DeskChat is a fully local, privacy-first desktop chatbot that can understand and answer questions about your own files.
It runs entirely on your machine and combines:
- A normal conversational chatbot
- Retrieval-Augmented Generation (RAG) over your documents
- A multi-agent reasoning pipeline (Answerer → Critic → Refiner)
- Optional free web search (DuckDuckGo)
- Built-in document tools (summaries, TOC, citation extraction)
- A clean web UI built with Streamlit
- Optional secure remote access via ngrok
Nothing is sent to any cloud AI service. All models run locally using Ollama.
- Chat like a normal AI assistant
- Upload PDFs, text, Word, CSV, JSON, HTML, images, and more
- Ask questions about your own documents
- Keep conversations local and private
For harder questions, DeskChat can use multiple internal agents:
- Answerer — produces a first draft answer
- Critic — reviews it and points out issues
- Refiner — improves it into a final answer
This gives you more structured, higher-quality responses when needed.
- Generate academic summaries of uploaded papers
- Extract table-of-contents / section structure
- Extract cited authors and references
- Runs entirely on your machine
- No cloud AI APIs
- No telemetry or tracking
- Optional web search using DuckDuckGo
- Optional remote access via ngrok (with basic auth)
- Automatic cleanup of old data
You → Streamlit UI → Core Logic → Local Models (Ollama)
│
├── Vector Store (Chroma)
├── Document Loaders
├── Multi-Agent Pipeline
└── Optional Web Search
Everything stays local unless you explicitly enable web search or remote access.
deskchat/
│
├── app.py # Streamlit entry point
├── config.py # Configuration & constants
├── requirements.txt
├── README.md
│
├── core/ # All non-UI logic
│ ├── housekeeping.py # Cleanup tasks
│ ├── session.py # Session & chat persistence
│ ├── loaders.py # File loading logic
│ ├── vectorstore.py # Indexing and retrieval
│ ├── web.py # DuckDuckGo search
│ ├── refiners.py # Summaries, TOC, authors
│ ├── agents.py # Multi-agent logic
│ ├── generation.py # Single-agent RAG / chat
│ ├── ngrok.py # Remote access helpers
│ └── utils.py # Utility helpers
│
├── ui/ # Streamlit UI components
│ ├── sidebar.py
│ ├── knowledge.py
│ └── chat.py
│
├── data/ # Uploaded files
└── storage/
├── chats/ # Saved chat histories
└── indexes/ # Vector indexes
- Python 3.10+
- Ollama installed and running
- 16GB RAM recommended (more for large models)
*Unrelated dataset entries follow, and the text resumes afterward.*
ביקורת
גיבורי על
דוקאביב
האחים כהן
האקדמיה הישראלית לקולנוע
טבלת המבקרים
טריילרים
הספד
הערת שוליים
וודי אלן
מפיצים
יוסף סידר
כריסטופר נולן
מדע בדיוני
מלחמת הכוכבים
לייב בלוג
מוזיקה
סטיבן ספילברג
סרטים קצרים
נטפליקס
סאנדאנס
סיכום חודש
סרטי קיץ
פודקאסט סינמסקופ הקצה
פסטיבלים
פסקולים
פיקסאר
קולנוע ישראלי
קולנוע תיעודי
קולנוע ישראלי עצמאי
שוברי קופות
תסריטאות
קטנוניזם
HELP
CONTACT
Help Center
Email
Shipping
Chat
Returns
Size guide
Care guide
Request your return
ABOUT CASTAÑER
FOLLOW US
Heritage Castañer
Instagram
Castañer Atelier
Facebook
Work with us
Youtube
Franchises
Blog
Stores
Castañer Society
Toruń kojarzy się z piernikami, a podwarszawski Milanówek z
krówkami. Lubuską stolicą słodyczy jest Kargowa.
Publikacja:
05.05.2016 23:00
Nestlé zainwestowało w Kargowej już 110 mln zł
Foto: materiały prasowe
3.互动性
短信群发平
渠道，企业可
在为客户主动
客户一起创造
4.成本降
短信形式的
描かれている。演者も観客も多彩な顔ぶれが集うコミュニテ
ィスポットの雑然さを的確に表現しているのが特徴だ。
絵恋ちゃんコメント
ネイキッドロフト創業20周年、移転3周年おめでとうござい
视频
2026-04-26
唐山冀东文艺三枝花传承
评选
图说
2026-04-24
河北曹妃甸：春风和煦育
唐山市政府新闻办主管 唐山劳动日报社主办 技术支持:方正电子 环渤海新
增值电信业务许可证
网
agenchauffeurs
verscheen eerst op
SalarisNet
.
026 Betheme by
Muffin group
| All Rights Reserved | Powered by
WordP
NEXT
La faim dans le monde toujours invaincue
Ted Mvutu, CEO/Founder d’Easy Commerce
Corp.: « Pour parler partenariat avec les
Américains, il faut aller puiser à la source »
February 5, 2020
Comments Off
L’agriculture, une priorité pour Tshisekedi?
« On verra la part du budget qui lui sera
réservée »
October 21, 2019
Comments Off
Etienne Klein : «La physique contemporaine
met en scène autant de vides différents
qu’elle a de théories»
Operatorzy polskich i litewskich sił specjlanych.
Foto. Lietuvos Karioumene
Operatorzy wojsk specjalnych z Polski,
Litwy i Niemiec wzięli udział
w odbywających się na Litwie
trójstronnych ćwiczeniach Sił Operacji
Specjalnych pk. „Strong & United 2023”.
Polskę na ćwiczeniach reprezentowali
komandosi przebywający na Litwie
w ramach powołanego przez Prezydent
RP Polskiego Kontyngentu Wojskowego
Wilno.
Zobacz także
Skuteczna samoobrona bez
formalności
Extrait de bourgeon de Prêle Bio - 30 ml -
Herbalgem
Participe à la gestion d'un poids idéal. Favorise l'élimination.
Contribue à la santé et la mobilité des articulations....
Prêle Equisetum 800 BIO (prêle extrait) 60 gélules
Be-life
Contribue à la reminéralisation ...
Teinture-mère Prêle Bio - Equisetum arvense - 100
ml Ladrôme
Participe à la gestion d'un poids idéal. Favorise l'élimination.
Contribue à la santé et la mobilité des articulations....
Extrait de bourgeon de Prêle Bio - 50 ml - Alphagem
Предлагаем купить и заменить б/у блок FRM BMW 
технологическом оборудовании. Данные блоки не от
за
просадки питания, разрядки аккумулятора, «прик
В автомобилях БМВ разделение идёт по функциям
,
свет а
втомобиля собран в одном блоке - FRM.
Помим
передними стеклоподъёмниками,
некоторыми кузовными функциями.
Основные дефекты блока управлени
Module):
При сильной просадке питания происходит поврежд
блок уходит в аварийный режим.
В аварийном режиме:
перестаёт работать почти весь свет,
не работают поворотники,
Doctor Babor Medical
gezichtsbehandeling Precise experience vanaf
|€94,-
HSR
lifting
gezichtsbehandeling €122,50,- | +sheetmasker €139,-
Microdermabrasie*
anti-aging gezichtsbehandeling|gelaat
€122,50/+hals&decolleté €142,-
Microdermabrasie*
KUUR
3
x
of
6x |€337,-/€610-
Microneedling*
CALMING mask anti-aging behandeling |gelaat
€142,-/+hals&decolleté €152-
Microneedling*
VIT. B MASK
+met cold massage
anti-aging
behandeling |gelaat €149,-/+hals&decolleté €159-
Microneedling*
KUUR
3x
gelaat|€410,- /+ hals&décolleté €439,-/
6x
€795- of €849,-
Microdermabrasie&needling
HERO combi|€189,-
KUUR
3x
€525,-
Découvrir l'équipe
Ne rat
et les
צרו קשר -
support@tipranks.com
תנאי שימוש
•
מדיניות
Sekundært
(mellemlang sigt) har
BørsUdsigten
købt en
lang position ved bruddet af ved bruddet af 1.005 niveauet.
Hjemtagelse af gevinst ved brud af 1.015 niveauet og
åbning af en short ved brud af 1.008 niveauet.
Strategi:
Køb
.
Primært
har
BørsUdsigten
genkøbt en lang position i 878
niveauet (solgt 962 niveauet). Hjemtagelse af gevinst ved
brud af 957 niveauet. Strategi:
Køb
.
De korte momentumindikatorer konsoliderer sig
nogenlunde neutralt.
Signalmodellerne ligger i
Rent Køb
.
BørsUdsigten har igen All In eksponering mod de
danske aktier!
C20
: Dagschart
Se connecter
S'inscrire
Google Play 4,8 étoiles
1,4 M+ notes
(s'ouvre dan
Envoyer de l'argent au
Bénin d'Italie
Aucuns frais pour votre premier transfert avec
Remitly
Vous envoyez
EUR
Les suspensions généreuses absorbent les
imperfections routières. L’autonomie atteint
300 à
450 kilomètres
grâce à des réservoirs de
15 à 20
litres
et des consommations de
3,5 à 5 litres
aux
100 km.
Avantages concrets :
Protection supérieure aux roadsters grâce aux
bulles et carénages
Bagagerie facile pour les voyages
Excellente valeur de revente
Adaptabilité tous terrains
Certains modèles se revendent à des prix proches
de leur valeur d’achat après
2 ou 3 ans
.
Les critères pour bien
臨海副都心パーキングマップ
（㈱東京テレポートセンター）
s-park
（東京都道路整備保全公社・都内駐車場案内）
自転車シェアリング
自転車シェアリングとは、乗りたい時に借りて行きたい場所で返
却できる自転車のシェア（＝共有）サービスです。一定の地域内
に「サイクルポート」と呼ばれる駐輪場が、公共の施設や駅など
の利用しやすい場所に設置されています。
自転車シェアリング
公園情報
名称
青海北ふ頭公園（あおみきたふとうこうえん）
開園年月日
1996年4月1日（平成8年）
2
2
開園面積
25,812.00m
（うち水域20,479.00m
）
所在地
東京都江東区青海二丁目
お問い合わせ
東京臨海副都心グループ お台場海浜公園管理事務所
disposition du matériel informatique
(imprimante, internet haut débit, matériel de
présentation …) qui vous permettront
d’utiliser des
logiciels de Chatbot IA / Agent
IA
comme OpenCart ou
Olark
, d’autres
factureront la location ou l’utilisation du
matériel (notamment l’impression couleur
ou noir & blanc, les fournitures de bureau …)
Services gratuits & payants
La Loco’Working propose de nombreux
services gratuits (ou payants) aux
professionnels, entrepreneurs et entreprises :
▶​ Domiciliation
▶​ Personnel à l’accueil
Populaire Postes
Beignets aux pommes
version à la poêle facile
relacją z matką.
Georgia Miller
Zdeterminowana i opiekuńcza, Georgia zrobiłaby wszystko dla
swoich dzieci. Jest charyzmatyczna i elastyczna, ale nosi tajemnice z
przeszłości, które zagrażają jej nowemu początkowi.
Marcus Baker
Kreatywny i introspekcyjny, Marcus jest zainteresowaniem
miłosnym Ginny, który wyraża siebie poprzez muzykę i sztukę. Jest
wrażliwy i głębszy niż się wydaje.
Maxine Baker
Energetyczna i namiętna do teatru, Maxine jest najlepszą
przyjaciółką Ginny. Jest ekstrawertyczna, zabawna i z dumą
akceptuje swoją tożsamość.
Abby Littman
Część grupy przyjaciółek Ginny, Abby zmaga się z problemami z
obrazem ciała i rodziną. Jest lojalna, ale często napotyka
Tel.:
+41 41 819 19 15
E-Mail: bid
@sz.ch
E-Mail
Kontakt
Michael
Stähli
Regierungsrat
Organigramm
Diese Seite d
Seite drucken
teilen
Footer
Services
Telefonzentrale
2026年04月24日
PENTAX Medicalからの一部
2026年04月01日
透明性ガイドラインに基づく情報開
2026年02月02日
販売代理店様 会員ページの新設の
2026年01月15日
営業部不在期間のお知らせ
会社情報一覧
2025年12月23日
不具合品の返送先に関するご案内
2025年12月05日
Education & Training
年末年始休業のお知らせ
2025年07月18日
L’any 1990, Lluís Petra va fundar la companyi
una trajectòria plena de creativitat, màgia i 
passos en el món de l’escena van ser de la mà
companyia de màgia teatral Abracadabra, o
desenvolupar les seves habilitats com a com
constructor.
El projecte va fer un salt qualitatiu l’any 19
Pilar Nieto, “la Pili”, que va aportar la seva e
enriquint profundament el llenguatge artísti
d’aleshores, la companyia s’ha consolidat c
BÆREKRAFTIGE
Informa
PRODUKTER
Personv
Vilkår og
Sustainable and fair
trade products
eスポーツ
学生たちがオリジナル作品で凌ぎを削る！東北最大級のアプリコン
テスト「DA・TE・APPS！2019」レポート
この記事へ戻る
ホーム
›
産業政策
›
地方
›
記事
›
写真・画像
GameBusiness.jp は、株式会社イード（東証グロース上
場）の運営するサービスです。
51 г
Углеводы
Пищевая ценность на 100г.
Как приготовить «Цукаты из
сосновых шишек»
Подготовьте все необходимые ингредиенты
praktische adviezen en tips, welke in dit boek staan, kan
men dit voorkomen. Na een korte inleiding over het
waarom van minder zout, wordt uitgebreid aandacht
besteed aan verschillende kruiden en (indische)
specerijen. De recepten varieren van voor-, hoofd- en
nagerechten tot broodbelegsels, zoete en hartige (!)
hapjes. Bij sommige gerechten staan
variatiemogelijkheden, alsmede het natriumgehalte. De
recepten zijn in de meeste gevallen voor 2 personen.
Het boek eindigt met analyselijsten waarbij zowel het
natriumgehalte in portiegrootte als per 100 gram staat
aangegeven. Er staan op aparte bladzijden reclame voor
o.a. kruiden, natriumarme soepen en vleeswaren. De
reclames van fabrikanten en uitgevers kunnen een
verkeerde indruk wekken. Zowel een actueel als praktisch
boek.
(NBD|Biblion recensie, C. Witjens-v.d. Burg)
- GPU recommended but optional
pip install -r requirements.txtPull the models DeskChat uses:
ollama pull qwen3:8b
ollama pull qwen2.5:7b
ollama pull gemma2:9b
ollama pull starling-lm:7b-alpha
ollama pull mxbai-embed-largestreamlit run app.pyThen open:
http://localhost:8501
If you want to access DeskChat from your phone or another device:
ngrok config add-authtoken YOUR_TOKENThen enable remote access inside the sidebar UI.
Basic authentication is enabled by default so random people cannot access it.
- Drag & drop files into the upload area
- Click Build / Rebuild index
- RAG — uses your documents as context
- Plain Chat — normal chatbot, no documents
- Multi-Agent — Answerer + Critic + Refiner pipeline
For each uploaded file you can:
- Generate a summary
- Generate a table of contents
- Extract cited authors
By default:
- Chats and indexes older than 10 days are deleted automatically
- You can change this in
config.py
| Data type | Leaves your machine? |
|---|---|
| Chat messages | No |
| Documents | No |
| Embeddings | No |
| Models | No |
| Web queries | Only if enabled |
| Remote access | Only if enabled |
- DeskChat does not include content moderation unless you add it.
- Output quality and bias depend on the underlying models.
- Intended for personal use, research, and experimentation.
Run with live reload:
streamlit run app.py --server.runOnSave trueMIT — do whatever you want with it.